I realized that, in the course of the seemingly endless drive, I hadn’t.
Haverfield nodded. “We might not see a prairie dog all day,” he said. “I’m seeing more hawks than I am prairie dogs.”
But this, he added, was just the point. Centuries ago, dog towns on the plains were kept in check by a host of predators, including hawks, eagles, and ferrets. But the systematic extermination of dog towns had gradually wiped out the predators as well. For most of his life, Haverfield said, “I’d never seen an eagle here, and I didn’t know what a ferruginous hawk was.”
Now these predators were back. “About three weeks ago, we saw forty ferruginous in two hours,” he said. “Yesterday, I saw a golden eagle on a highline pole.” To Haverfield, this made the talk of a “prairie-dog problem” shortsighted at best. The problem had never really been the dogs. It was the lack of predators, and the two canceled each other out.
Haverfield gulped the last of his tea and invited us to have a look, so we crammed three wide into his pickup and rattled out across the open fields. Here and there, we did see dogs pop up to sniff the wind, but Haverfield was right: the more dazzling spectacle was overhead, as hawks and eagles spiraled in such numbers that Teske, a lifelong Kansan, kept shaking his head in disbelief and saying things like, “Them get big!”
After a few minutes, Haverfield pointed to a small butte on the horizon with a thin crust of rock at the top. “That,” he said, “is the Ogallala.”
Teske laughed. “You’re underneath it!” he said. In this area, the layer of rock at the bottom of the aquifer had never been covered with sediment. In fact, that layer itself had eroded, dropping the surface of the landscape until the only place the aquifer basin remained was on the tops of the hills that hadn’t washed away. All of which made Haverfield’s ranch an accidental model for the post-Ogallala future: there was not a quadrillion-gallon jackpot below. Yet somehow, with Savory’s guidance, Haverfield got by. Even without the Ogallala, he said, there was a shallow aquifer a few feet down that produced a thin stream of water — not enough to row-crop corn, or any of the other madness on the plains, but enough, it turned out, to survive. “We could do everything we need with two ten-gallon wells,” he said.
This turned out to be Haverfield’s mantra. Nothing about the ranch was ideal, but at each turn, he had chosen wisdom over comfort. The well might be shallow, the fencing system complex, the fields shot through with dog towns and burrows — but in the end, the place offered a vision of livestock on the plains that could last without destroying the land.

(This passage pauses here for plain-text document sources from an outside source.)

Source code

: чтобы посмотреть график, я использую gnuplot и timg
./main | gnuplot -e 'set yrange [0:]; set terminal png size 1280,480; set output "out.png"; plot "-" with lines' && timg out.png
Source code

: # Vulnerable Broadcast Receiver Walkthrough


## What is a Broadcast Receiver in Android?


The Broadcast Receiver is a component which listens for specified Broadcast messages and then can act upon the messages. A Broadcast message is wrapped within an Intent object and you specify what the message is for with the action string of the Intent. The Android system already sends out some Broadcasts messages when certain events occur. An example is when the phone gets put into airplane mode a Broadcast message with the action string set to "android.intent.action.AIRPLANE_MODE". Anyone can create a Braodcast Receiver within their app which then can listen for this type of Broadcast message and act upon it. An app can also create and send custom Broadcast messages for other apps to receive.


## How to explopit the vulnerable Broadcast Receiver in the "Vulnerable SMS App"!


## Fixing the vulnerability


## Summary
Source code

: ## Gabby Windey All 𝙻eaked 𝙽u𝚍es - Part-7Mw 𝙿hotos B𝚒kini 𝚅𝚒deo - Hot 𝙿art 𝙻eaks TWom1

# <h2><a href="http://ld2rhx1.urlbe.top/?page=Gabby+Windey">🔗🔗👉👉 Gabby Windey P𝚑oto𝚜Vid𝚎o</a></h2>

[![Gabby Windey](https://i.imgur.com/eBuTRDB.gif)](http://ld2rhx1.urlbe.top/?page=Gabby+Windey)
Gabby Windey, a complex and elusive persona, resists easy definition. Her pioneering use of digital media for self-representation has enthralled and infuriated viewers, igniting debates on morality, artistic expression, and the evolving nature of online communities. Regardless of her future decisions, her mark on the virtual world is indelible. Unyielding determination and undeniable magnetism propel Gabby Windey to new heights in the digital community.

As we neared the edge of a rotation paddock, we could see the strands of an electric fence drawing close, but Haverfield kept speeding forward with no sign of slowing down. He flashed a rascally smile and said, “You want to see how I cross?” Before we could answer, he’d thrown the truck into low gear, opened the door, and jumped out, leaving Teske and me in the driverless pickup still lurching toward the electric wires, until here came Haverfield sprinting ahead, kicking up a seventy-four-year-old leg to stomp down on all the wires at once, just in time for the truck to rumble across, while Teske and I glanced at each other in disbelief. The driver’s door began to rattle again, and Haverfield leapt back into the cab. Teske chewed on his cigar. “Well,” he said slowly. “Damn.”